## YOUR OBJECTIVE
Each line below should be written out again exactly.

Stored data entries:
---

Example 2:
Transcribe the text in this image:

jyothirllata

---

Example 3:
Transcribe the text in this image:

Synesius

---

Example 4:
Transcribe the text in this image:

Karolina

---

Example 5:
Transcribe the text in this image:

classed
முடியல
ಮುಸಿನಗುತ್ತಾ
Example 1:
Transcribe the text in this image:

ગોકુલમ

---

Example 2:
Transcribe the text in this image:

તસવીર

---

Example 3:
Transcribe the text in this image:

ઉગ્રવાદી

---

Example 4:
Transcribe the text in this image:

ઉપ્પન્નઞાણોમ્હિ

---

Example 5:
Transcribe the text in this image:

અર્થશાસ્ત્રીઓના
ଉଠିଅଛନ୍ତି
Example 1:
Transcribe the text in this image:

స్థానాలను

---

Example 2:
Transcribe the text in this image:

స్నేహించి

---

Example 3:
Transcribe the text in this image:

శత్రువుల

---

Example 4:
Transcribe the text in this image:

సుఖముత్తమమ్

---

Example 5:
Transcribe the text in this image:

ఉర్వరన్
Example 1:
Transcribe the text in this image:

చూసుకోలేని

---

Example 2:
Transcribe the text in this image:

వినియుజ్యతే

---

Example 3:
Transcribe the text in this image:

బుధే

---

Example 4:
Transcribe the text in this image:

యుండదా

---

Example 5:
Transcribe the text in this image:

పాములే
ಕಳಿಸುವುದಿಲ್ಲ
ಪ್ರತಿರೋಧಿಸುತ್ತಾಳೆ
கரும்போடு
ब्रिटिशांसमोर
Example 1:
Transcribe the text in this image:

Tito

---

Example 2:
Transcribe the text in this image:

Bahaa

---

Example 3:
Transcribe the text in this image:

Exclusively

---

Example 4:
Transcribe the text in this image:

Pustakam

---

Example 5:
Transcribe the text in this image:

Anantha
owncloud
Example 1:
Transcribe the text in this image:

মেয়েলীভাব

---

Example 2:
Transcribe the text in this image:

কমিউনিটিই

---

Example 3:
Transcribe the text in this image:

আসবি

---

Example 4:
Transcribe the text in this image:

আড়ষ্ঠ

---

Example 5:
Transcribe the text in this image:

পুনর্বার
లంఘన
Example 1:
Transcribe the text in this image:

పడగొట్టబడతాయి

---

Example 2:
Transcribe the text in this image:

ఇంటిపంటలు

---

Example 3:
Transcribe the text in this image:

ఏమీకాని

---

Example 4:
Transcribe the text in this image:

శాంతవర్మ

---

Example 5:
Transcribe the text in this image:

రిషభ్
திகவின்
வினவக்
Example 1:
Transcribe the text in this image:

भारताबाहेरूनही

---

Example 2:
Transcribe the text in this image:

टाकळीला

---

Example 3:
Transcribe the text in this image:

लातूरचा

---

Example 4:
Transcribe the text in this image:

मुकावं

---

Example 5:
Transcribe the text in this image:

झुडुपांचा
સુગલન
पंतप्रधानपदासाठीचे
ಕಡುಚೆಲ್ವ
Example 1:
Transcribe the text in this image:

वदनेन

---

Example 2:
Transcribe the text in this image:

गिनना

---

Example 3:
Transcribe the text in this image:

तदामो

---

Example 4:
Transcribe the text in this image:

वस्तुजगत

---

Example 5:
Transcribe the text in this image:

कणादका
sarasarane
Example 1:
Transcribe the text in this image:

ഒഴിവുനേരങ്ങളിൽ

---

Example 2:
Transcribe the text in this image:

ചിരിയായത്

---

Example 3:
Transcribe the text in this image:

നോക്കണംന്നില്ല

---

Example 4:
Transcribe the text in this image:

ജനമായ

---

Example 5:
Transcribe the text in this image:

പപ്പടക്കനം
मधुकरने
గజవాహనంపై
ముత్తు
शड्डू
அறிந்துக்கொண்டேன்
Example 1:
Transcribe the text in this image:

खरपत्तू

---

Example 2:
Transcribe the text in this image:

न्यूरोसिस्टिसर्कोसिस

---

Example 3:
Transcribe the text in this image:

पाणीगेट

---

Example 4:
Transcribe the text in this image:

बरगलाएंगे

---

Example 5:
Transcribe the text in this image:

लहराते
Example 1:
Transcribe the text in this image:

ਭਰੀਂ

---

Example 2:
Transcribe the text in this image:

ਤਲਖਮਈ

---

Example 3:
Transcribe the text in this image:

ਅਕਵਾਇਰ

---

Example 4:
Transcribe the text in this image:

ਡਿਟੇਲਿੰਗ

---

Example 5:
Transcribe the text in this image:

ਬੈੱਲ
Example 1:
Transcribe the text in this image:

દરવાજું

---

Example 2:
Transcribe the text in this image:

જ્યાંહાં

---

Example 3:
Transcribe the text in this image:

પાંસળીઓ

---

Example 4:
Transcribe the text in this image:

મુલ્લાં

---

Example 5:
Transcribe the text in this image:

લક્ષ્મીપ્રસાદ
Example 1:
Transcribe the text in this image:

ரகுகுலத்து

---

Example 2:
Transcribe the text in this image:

## ANSWER BOX
---

Example 2:
Transcribe the text in this image:

jyothirllata

---

Example 3:
Transcribe the text in this image:

Synesius

---

Example 4:
Transcribe the text in this image:

Karolina

---

Example 5:
Transcribe the text in this image:

classed
முடியல
ಮುಸಿನಗುತ್ತಾ
Example 1:
Transcribe the text in this image:

ગોકુલમ

---

Example 2:
Transcribe the text in this image:

તસવીર

---

Example 3:
Transcribe the text in this image:

ઉગ્રવાદી

---

Example 4:
Transcribe the text in this image:

ઉપ્પન્નઞાણોમ્હિ

---

Example 5:
Transcribe the text in this image:

અર્થશાસ્ત્રીઓના
ଉଠିଅଛନ୍ତି
Example 1:
Transcribe the text in this image:

స్థానాలను

---

Example 2:
Transcribe the text in this image:

స్నేహించి

---

Example 3:
Transcribe the text in this image:

శత్రువుల

---

Example 4:
Transcribe the text in this image:

సుఖముత్తమమ్

---

Example 5:
Transcribe the text in this image:

ఉర్వరన్
Example 1:
Transcribe the text in this image:

చూసుకోలేని

---

Example 2:
Transcribe the text in this image:

వినియుజ్యతే

---

Example 3:
Transcribe the text in this image:

బుధే

---

Example 4:
Transcribe the text in this image:

యుండదా

---

Example 5:
Transcribe the text in this image:

పాములే
ಕಳಿಸುವುದಿಲ್ಲ
ಪ್ರತಿರೋಧಿಸುತ್ತಾಳೆ
கரும்போடு
ब्रिटिशांसमोर
Example 1:
Transcribe the text in this image:

Tito

---

Example 2:
Transcribe the text in this image:

Bahaa

---

Example 3:
Transcribe the text in this image:

Exclusively

---

Example 4:
Transcribe the text in this image:

Pustakam

---

Example 5:
Transcribe the text in this image:

Anantha
owncloud
Example 1:
Transcribe the text in this image:

মেয়েলীভাব

---

Example 2:
Transcribe the text in this image:

কমিউনিটিই

---

Example 3:
Transcribe the text in this image:

আসবি

---

Example 4:
Transcribe the text in this image:

আড়ষ্ঠ

---

Example 5:
Transcribe the text in this image:

পুনর্বার
లంఘన
Example 1:
Transcribe the text in this image:

పడగొట్టబడతాయి

---

Example 2:
Transcribe the text in this image:

ఇంటిపంటలు

---

Example 3:
Transcribe the text in this image:

ఏమీకాని

---

Example 4:
Transcribe the text in this image:

శాంతవర్మ

---

Example 5:
Transcribe the text in this image:

రిషభ్
திகவின்
வினவக்
Example 1:
Transcribe the text in this image:

भारताबाहेरूनही

---

Example 2:
Transcribe the text in this image:

टाकळीला

---

Example 3:
Transcribe the text in this image:

लातूरचा

---

Example 4:
Transcribe the text in this image:

मुकावं

---

Example 5:
Transcribe the text in this image:

झुडुपांचा
સુગલન
पंतप्रधानपदासाठीचे
ಕಡುಚೆಲ್ವ
Example 1:
Transcribe the text in this image:

वदनेन

---

Example 2:
Transcribe the text in this image:

गिनना

---

Example 3:
Transcribe the text in this image:

तदामो

---

Example 4:
Transcribe the text in this image:

वस्तुजगत

---

Example 5:
Transcribe the text in this image:

कणादका
sarasarane
Example 1:
Transcribe the text in this image:

ഒഴിവുനേരങ്ങളിൽ

---

Example 2:
Transcribe the text in this image:

ചിരിയായത്

---

Example 3:
Transcribe the text in this image:

നോക്കണംന്നില്ല

---

Example 4:
Transcribe the text in this image:

ജനമായ

---

Example 5:
Transcribe the text in this image:

പപ്പടക്കനം
मधुकरने
గజవాహనంపై
ముత్తు
शड्डू
அறிந்துக்கொண்டேன்
Example 1:
Transcribe the text in this image:

खरपत्तू

---

Example 2:
Transcribe the text in this image:

न्यूरोसिस्टिसर्कोसिस

---

Example 3:
Transcribe the text in this image:

पाणीगेट

---

Example 4:
Transcribe the text in this image:

बरगलाएंगे

---

Example 5:
Transcribe the text in this image:

लहराते
Example 1:
Transcribe the text in this image:

ਭਰੀਂ

---

Example 2:
Transcribe the text in this image:

ਤਲਖਮਈ

---

Example 3:
Transcribe the text in this image:

ਅਕਵਾਇਰ

---

Example 4:
Transcribe the text in this image:

ਡਿਟੇਲਿੰਗ

---

Example 5:
Transcribe the text in this image:

ਬੈੱਲ
Example 1:
Transcribe the text in this image:

દરવાજું

---

Example 2:
Transcribe the text in this image:

જ્યાંહાં

---

Example 3:
Transcribe the text in this image:

પાંસળીઓ

---

Example 4:
Transcribe the text in this image:

મુલ્લાં

---

Example 5:
Transcribe the text in this image:

લક્ષ્મીપ્રસાદ
Example 1:
Transcribe the text in this image:

ரகுகுலத்து

---

Example 2:
Transcribe the text in this image:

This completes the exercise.